=== Fragmento seleccionado ===

En los tiempos que corren ya no resulta original establecer paralelismos entre el mundo imaginado por George Orwell en su novela 1984 y ciertos sistemas políticos del presente. Claro que el gobierno del PRO se suma con entusiasmo a semejante generalidad. De hecho, Mauricio Macri es sin duda una especie de criatura orwelliana, pero en clave de comedia; un Big Brother fallido, cuyos retorcidos ensayos de vigilancia masiva y control social, junto con sus actos de espionaje con fines propagandísticos, suelen desbarrancarse una y otra vez en el abismo del error.

Prueba de ello es el caso de las pinchaduras telefónicas al ex director de la Agencia Federal de Inteligencia (AFI), Oscar Parrilli, y la filtración ilegal a medios oficialistas de sus conversaciones con Cristina Fernández de Kirchner. Una osadía delictiva montada sobre la triple alianza entre la Casa Rosada, el sector hegemónico del Poder Judicial y la prensa «amiga», sin imaginar que sus escandalosos efectos hundirían en el ridículo dicho «ménage à trois». Su perlita más reciente: el pedido de la Corte Suprema a la AFI para que explique su «pesquisa» sobre la identidad del traficante de tales audios, sugiriendo que desde allí –o sea, desde el Poder Ejecutivo– se realizaron las entregas. 

Claro que en esa escenificación autoexculpatoria también subyace otra circunstancia no menos relevante: el súbito deseo del máximo tribunal –según confió a Tiempo una fuente vinculada a sus integrantes– por desprenderse de la Oficina de Captación de Comunicaciones –el instrumento productor de las escuchas judiciales–, que opera bajo su órbita con personal de la AFI a raíz de un decreto firmado por Macri exactamente al mes de asumir la presidencia.

=== Listado ===

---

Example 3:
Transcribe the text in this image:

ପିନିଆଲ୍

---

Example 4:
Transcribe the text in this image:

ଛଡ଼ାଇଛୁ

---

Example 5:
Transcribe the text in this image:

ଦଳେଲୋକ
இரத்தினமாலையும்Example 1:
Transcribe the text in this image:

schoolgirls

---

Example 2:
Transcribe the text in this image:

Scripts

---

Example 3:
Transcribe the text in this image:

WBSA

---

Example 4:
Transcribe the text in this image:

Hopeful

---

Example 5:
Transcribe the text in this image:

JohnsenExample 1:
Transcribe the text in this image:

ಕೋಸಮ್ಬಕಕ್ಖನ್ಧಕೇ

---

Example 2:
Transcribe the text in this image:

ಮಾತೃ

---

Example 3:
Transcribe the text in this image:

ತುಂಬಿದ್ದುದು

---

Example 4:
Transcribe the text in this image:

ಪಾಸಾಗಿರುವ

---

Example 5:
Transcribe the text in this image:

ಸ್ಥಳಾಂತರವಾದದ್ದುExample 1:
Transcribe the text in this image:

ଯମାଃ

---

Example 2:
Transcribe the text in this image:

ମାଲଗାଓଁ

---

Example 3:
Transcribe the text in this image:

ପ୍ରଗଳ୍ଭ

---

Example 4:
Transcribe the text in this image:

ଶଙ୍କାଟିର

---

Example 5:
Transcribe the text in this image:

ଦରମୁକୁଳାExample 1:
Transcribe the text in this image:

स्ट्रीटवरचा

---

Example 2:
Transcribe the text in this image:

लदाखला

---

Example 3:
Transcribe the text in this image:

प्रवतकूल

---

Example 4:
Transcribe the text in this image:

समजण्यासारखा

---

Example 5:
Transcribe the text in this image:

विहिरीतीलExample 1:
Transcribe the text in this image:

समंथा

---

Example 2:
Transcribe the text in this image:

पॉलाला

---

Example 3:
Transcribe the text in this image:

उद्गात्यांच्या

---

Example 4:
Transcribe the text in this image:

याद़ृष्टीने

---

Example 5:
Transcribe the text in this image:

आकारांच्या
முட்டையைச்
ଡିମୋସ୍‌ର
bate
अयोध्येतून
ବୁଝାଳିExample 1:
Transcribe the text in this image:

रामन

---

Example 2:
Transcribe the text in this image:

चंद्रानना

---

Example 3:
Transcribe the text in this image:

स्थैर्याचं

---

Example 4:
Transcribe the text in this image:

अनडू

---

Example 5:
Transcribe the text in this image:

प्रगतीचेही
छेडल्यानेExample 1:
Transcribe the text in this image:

===

=== Problemas por resolver ===
[1] De acuerdo con el texto sobre las escuchas a Parrilli, ¿cuándo firmó Macri el decreto por el cual la Oficina de Captación de Comunicaciones opera bajo la órbita de la Corte Suprema?
[2] Transcriba el texto sobre las escuchas a Parrilli: comience en las palabras "Claro que en" y deténgase después de "asumir la presidencia.".
[3] Redacte la continuación del texto sobre las escuchas a Parrilli a partir de su última oración.

=== Resultados del ejercicio ===
[1] Exactamente al mes de asumir la presidencia.

[2]
Claro que en esa escenificación autoexculpatoria también subyace otra circunstancia no menos relevante: el súbito deseo del máximo tribunal –según confió a Tiempo una fuente vinculada a sus integrantes– por desprenderse de la Oficina de Captación de Comunicaciones –el instrumento productor de las escuchas judiciales–, que opera bajo su órbita con personal de la AFI a raíz de un decreto firmado por Macri exactamente al mes de asumir la presidencia.

[3]
Tal ofrenda fue el germen de esta trama. 

Era la época en que el amorío entre el primer mandatario y el jerarca de los cortesanos, Ricardo Lorenzetti, transitaba su apogeo. Históricamente, las escuchas estaban a cargo de la ex SIDE. Pero el gobierno kirchnerista las pasó al Ministerio Público durante el affaire del espionaje telefónico efectuado por Ciro James y el comisario Jorge «Fino» Palacios, entre otros. Ya se sabe que Macri terminó encabezando el lote de procesados. Y que fue bendecido con el sobreseimiento por el juez federal Sebastián Casanello ni bien ocupó el sillón de Rivadavia. Entonces, por su aversión hacia la procuradora Alejandra Gils Carbó, supo otorgar la potestad de las pinchaduras a la Corte.

Los diálogos privados de Parrilli con CFK empezaron a ser transmitidos por televisión a partir del 27 de enero de 2017 en emisoras afines al macrismo. Sus editorialistas, casi a coro, señalaban un cúmulo de actos inmorales y graves delitos por parte de la ex presidenta: desde pronunciar malas palabras hasta urdir conspiraciones, además de presionar a jueces del fuero federal. Pero ni por las tapas repararon en el verdadero delito en curso: la difusión de audios filtrados ilegalmente, algo muy mal visto por la ley de Inteligencia.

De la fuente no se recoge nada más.